On The Myth of the Digital Cornfield

It was the palpable bold shape of the edible spindles, a good score of them stacked up among the turkey and the other vegetables. They looked knitted, felt glabrous, and brought the outdoors to the table more than any baked potato or celery root. Corn on the cob has bemused me ever since. Rigid with its tiny-chambered juices, a round-tower skyscraper of the year 2000, a convolvulus of dimples that comes sheathed in palmy leaves and wispy silk, it is my emblem of the American land, not phallic as some reckon but a wrapped, near-aerodynamic gift, which one devours row by row, as if stripping fertility from the axis of the Earth itself.

-Paul West, Ode to Corn.

As Cather scholar Bernice Slote describes it, Lincoln in the 1890s was a frontier capital city bursting with urban aspirations, “a place in which to set down civilization.” For a girl from Texas unable to place Nebraska on a map, I expected, in 2009, to encounter the prairie in Lincoln, to be surrounded by cornfields, tractors, men with straw between their teeth. Of course, Lincoln is no such place. It is a bicyclers’ city, with a tall capitol and a crowded downtown farmer’s market.
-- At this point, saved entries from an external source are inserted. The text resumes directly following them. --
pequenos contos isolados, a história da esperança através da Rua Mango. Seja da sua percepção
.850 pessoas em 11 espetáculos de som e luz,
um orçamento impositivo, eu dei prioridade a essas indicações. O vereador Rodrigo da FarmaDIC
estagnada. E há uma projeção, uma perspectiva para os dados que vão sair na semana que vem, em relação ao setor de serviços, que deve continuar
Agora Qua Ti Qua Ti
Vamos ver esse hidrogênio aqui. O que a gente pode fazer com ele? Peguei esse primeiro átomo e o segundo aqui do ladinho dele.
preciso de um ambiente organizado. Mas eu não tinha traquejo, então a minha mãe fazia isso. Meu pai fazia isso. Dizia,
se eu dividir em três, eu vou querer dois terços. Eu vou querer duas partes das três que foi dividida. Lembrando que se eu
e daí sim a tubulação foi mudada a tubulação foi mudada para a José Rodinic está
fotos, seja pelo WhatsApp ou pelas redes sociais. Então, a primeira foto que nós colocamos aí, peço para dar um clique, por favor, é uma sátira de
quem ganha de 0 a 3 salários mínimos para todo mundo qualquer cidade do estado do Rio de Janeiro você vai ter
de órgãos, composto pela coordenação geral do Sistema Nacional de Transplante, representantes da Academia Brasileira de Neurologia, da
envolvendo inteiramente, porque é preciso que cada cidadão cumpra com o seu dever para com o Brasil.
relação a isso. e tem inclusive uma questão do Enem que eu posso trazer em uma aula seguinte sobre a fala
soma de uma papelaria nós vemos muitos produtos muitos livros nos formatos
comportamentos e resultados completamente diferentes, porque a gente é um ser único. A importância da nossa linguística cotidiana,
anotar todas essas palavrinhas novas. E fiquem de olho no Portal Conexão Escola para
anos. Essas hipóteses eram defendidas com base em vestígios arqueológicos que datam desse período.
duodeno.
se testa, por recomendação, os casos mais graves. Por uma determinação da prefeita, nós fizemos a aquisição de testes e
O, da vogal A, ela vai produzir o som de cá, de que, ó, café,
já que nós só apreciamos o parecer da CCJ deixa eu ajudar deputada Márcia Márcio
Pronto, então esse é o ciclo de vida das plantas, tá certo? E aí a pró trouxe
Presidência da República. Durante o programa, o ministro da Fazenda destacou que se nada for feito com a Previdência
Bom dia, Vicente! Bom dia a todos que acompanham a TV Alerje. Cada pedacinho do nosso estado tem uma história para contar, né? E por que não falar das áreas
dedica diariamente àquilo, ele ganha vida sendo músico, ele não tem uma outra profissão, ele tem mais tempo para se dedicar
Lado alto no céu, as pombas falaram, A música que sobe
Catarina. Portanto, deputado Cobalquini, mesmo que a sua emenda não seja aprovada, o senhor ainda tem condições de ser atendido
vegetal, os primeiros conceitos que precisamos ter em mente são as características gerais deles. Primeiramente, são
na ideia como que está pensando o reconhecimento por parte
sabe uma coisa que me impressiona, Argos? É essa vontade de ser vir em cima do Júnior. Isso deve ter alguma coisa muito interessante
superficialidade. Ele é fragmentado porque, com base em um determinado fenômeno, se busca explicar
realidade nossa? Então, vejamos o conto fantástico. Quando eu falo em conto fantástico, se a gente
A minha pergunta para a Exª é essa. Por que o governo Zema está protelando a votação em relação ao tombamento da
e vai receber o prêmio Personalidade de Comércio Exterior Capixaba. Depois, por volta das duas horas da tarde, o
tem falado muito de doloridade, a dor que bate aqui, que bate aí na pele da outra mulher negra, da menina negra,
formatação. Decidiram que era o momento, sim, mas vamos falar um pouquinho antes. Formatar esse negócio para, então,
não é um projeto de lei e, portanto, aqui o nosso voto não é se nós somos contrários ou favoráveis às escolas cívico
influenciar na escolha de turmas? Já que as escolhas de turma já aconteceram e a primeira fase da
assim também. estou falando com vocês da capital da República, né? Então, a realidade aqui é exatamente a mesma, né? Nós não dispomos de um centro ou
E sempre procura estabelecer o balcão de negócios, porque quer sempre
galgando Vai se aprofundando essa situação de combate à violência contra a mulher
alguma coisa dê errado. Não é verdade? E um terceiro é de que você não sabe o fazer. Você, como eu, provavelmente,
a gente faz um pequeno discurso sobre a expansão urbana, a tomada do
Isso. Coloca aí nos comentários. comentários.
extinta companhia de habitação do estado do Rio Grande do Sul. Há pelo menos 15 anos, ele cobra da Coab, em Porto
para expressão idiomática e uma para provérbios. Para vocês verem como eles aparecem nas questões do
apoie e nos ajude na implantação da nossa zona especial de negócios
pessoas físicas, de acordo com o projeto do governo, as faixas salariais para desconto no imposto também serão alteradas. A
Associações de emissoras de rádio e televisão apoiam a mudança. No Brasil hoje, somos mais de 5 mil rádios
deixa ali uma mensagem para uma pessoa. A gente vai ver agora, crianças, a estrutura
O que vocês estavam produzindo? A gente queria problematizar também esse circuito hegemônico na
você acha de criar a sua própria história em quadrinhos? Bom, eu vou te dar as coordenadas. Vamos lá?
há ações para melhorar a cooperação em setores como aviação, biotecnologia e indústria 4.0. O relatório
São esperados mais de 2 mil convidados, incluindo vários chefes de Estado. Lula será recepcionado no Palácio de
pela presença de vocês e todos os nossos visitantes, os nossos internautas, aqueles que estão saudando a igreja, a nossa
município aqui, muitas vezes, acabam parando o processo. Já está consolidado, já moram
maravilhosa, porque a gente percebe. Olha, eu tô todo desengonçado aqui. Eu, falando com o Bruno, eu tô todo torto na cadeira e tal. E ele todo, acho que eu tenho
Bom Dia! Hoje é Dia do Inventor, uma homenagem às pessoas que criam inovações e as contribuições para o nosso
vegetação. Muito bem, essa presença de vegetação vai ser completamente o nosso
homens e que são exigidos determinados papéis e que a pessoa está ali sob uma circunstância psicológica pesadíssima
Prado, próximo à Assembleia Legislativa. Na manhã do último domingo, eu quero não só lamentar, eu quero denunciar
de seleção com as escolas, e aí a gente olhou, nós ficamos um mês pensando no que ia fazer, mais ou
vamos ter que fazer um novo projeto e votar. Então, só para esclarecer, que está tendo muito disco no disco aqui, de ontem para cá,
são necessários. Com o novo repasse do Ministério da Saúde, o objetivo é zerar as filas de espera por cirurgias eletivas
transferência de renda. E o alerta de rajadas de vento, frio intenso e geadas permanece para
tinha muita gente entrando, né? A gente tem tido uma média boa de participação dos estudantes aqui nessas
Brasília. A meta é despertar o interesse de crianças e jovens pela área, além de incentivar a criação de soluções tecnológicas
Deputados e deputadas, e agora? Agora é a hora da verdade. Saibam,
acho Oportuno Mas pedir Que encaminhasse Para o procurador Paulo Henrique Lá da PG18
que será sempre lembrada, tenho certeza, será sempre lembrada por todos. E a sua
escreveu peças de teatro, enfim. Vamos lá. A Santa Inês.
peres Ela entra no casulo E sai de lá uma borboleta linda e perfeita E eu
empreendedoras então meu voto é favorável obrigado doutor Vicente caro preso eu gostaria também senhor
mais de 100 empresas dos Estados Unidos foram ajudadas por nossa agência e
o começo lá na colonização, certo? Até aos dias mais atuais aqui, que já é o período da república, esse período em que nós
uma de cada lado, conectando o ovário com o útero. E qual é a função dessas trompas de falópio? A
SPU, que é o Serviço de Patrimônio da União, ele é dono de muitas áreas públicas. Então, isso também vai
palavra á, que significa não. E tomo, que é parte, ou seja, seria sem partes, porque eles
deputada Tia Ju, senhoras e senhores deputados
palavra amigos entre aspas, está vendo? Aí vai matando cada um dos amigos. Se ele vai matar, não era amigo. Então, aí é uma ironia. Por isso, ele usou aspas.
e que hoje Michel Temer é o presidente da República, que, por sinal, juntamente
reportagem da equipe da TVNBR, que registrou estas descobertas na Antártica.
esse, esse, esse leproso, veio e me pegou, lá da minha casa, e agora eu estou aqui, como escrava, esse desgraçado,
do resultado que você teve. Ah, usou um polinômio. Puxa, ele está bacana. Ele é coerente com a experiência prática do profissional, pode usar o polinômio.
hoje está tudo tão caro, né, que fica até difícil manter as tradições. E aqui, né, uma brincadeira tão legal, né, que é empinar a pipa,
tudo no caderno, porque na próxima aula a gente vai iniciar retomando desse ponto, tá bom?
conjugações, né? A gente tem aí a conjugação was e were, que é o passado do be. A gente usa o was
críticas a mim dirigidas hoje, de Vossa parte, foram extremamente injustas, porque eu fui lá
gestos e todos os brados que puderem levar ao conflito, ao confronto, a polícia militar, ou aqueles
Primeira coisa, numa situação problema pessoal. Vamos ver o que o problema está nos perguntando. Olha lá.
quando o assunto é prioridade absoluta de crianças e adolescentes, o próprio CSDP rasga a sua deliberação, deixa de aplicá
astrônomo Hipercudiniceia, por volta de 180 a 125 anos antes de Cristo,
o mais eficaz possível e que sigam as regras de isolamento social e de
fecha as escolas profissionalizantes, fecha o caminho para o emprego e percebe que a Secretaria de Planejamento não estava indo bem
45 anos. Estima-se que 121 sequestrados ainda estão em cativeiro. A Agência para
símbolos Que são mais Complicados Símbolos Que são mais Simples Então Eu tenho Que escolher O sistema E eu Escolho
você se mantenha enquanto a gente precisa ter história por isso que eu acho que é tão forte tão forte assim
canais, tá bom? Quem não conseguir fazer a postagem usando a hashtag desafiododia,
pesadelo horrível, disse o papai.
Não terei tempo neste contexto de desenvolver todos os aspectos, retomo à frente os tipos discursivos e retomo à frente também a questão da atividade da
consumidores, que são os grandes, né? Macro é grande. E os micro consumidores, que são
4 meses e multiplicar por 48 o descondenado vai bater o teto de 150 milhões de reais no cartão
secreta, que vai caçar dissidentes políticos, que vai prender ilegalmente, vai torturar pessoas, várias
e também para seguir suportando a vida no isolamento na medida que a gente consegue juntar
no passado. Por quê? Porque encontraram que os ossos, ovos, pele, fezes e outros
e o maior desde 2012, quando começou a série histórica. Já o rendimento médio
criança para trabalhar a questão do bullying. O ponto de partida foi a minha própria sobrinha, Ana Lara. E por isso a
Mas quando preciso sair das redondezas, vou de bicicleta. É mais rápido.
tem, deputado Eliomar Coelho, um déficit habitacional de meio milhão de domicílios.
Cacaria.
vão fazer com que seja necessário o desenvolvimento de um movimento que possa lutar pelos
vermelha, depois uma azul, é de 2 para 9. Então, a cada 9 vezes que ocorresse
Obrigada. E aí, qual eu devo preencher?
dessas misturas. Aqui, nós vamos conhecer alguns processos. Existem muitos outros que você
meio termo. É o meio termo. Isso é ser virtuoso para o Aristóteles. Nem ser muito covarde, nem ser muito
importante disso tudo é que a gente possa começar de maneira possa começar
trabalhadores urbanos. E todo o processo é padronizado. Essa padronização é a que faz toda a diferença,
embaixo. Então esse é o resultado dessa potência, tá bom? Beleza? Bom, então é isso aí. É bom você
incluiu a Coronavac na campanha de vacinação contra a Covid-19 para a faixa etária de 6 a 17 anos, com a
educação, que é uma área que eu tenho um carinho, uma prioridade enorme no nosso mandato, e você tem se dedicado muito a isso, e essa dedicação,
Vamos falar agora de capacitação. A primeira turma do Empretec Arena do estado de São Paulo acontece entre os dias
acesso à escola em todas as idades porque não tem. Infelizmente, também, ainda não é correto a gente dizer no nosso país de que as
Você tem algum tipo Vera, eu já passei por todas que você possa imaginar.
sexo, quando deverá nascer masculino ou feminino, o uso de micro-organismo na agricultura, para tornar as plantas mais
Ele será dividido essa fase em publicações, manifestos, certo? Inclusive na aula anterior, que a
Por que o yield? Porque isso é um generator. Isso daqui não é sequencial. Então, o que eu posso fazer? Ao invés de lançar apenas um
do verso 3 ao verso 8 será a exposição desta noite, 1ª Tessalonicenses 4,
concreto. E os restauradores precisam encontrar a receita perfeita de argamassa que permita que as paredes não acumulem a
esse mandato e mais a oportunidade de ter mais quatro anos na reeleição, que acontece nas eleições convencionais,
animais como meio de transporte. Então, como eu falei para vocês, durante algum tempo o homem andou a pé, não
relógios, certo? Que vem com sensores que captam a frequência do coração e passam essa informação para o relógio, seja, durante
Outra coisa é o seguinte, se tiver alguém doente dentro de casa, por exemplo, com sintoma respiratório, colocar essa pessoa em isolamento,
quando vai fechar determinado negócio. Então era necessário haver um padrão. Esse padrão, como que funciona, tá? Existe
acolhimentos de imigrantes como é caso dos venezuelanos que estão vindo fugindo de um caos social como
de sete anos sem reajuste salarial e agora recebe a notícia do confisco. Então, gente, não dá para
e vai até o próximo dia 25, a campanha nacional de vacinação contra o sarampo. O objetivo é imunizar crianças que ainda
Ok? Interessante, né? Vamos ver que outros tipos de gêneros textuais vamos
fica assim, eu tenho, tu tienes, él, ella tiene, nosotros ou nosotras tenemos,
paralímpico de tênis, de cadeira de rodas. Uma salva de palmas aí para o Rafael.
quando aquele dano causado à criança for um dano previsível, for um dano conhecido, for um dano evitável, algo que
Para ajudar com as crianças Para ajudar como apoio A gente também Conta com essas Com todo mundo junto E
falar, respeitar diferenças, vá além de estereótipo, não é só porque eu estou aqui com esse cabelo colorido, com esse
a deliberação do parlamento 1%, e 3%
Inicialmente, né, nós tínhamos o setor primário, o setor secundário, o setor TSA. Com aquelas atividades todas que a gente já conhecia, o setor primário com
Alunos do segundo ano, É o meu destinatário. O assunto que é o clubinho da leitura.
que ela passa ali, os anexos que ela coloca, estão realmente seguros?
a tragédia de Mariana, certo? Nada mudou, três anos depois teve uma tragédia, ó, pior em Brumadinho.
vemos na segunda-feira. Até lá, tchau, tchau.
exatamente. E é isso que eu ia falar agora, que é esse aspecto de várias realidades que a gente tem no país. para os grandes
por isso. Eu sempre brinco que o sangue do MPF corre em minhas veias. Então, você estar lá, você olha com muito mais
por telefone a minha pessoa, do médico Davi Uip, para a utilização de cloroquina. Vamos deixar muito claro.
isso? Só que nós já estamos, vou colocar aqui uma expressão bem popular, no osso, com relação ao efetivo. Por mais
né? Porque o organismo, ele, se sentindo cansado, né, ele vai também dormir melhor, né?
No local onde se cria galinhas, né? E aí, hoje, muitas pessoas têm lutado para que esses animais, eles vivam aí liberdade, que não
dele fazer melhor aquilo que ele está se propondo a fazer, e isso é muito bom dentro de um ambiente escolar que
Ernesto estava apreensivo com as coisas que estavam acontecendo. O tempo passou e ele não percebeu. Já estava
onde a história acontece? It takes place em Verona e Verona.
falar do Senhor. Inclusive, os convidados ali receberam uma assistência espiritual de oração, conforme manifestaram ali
It is a brick and mortar city, possessed of particular charms (ubiquitious Cornhuskers gear among them) but not, in fact, stranded in a cornfield.

I anticipated some of the vibrancy of this community in the way we now often glimpse faraway places: online. And yet the myth of the cornfield is persistent, insisted upon by romatics squinting to see beyond the supercomputers and the think tanks and the bungalows. In stubbornly titling these posts of my summer internship “Digital Cornfield,” I am grasping at the visitor’s sense of what is foreign in the familar. But, too, I am referencing the fertility of the place, and the shelter it proffers. And paying homage to Paul West’s description of corn on the cob as a glabrous futurist tower, beckoning for consumption.